- ACTIVITY
From the first line to the last, reproduce the records exactly.

- INFORMATION GIVEN
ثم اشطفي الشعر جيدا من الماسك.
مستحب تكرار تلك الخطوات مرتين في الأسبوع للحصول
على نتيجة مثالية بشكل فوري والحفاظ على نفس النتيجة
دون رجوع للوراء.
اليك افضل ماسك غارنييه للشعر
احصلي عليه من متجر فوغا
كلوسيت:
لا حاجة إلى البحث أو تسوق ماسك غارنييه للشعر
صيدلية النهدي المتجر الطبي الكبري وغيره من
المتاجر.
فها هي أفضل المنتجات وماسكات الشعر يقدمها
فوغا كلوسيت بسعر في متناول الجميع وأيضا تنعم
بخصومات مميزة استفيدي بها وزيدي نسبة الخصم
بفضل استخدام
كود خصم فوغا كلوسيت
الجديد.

- ANSWER TO THIS PROBLEM
ثم اشطفي الشعر جيدا من الماسك.
مستحب تكرار تلك الخطوات مرتين في الأسبوع للحصول
على نتيجة مثالية بشكل فوري والحفاظ على نفس النتيجة
دون رجوع للوراء.
اليك افضل ماسك غارنييه للشعر
احصلي عليه من متجر فوغا
كلوسيت:
لا حاجة إلى البحث أو تسوق ماسك غارنييه للشعر
صيدلية النهدي المتجر الطبي الكبري وغيره من
المتاجر.
فها هي أفضل المنتجات وماسكات الشعر يقدمها
فوغا كلوسيت بسعر في متناول الجميع وأيضا تنعم
بخصومات مميزة استفيدي بها وزيدي نسبة الخصم
بفضل استخدام
كود خصم فوغا كلوسيت
الجديد.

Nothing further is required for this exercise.